The political operation is the point. Weingarten has spent the last several years showing every American who was paying attention exactly what her priorities are. When the country reopened from COVID, she fought to keep classrooms closed and refused to apologize for the damage she inflicted on our children. When immigration enforcement reached blue states, she used AFT-affiliated pension funds to pressure Target into opposing arrests of criminal aliens, treating retirees' nest eggs as her personal lobbying account. When the Democratic National Committee asked her to help broaden the tent, she quit in protest. Through it all, reading and math scores have collapsed to historic lows, and national chronic absenteeism is near 30 percent. The kids she claims to fight for are increasingly illiterate. Meanwhile, Randi was busy writing a book.

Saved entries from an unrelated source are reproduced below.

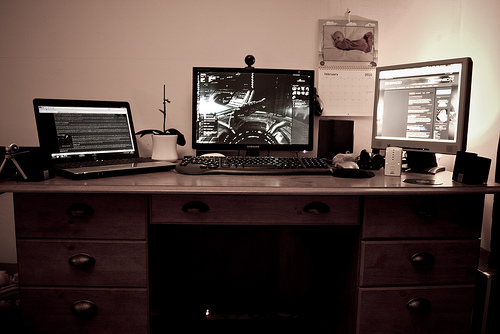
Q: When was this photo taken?
A: Yesterday.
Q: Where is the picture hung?
A: On the wall.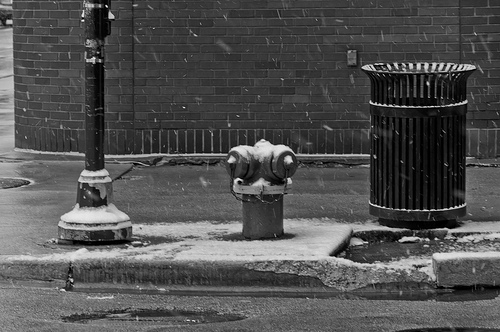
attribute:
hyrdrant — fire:
[218, 133, 303, 243]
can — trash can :
[190, 49, 499, 250]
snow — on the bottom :
[52, 197, 134, 229]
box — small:
[343, 47, 360, 67]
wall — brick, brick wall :
[8, 2, 498, 158]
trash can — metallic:
[354, 52, 481, 230]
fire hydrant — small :
[220, 133, 310, 256]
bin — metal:
[350, 40, 482, 237]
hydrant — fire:
[252, 200, 276, 232]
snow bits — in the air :
[109, 18, 354, 181]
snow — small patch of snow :
[45, 213, 499, 270]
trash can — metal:
[362, 62, 476, 222]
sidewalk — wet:
[28, 121, 480, 307]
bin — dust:
[359, 58, 477, 229]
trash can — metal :
[342, 50, 484, 232]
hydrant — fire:
[221, 134, 304, 240]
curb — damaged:
[242, 256, 432, 291]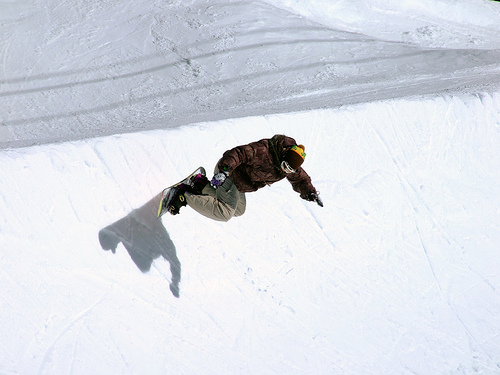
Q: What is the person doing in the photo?
A: Snowboarding.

The contents of "Why Fascists Fear Teachers" make every line of this worse. It is a partisan polemic that paints half of America as a threat to democracy. Picture the AFT member in Oklahoma, Texas, or Florida whose paycheck helped fund a ghostwriter to type the word "fascist" next to a description of their own state legislators. Picture the AFT member who is a Republican, a veteran, a churchgoer, a parent who pulled their child out of a failing district school. They paid for that book. Randi owes them a refund.

There are three questions Weingarten has not been forced to answer. Who at the AFT authorized the $1.4 million expenditure? Was the executive council given a vote? Were members informed before, during, or after the fact that their dues were underwriting their president's book deal? Silence on these questions amounts to a confession that the union does not believe its own members deserve to know.

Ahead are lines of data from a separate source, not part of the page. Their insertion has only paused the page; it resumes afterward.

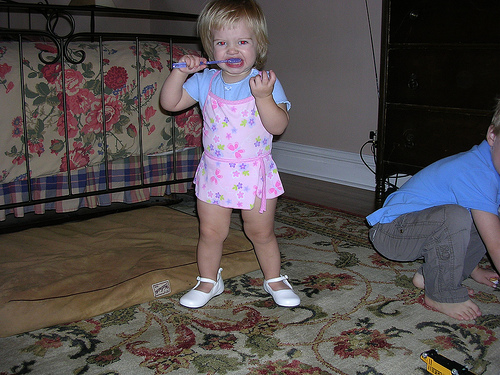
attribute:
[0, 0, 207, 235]
frame — metal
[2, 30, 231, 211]
frame — metal 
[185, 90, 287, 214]
dress — pink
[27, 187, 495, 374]
rug — area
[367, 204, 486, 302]
pants — gray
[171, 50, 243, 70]
toothbrush — purple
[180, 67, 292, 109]
shirt — blue, light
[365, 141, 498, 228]
shirt — blue , short sleeved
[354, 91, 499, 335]
boy — young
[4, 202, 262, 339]
pillow — brown, light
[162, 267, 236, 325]
shoe — white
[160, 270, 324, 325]
shoes — white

This is where actual accountability begins. State attorneys general must investigate whether expenditures of this scale on a leader's personal book project comply with the fiduciary obligations owed to dues-paying members. The Department of Labor must review the relevant LM-2 filings and follow the money. Members in right-to-work states should exercise their opt-out rights tomorrow morning. Members in agency-fee states should demand itemized accounting and Janus-compliant disclosures, every penny, every payee. And reporters who normally treat Weingarten as a sympathetic source need to ask her, on the record and on camera, who signed off on the book.

The Teacher Freedom Alliance exists because teachers should never be conscripted into politics they did not choose. The Weingarten book scandal is the cleanest illustration possible of why that mission matters. A union president built a brand on speaking for teachers while taking their money to publish a book that brands their neighbors as enemies of democracy. She did it without their consent. She did it while their students fell further behind. She did it while collecting one of the largest salaries in American labor.

Teachers were promised a champion. They got Randi Weingarten.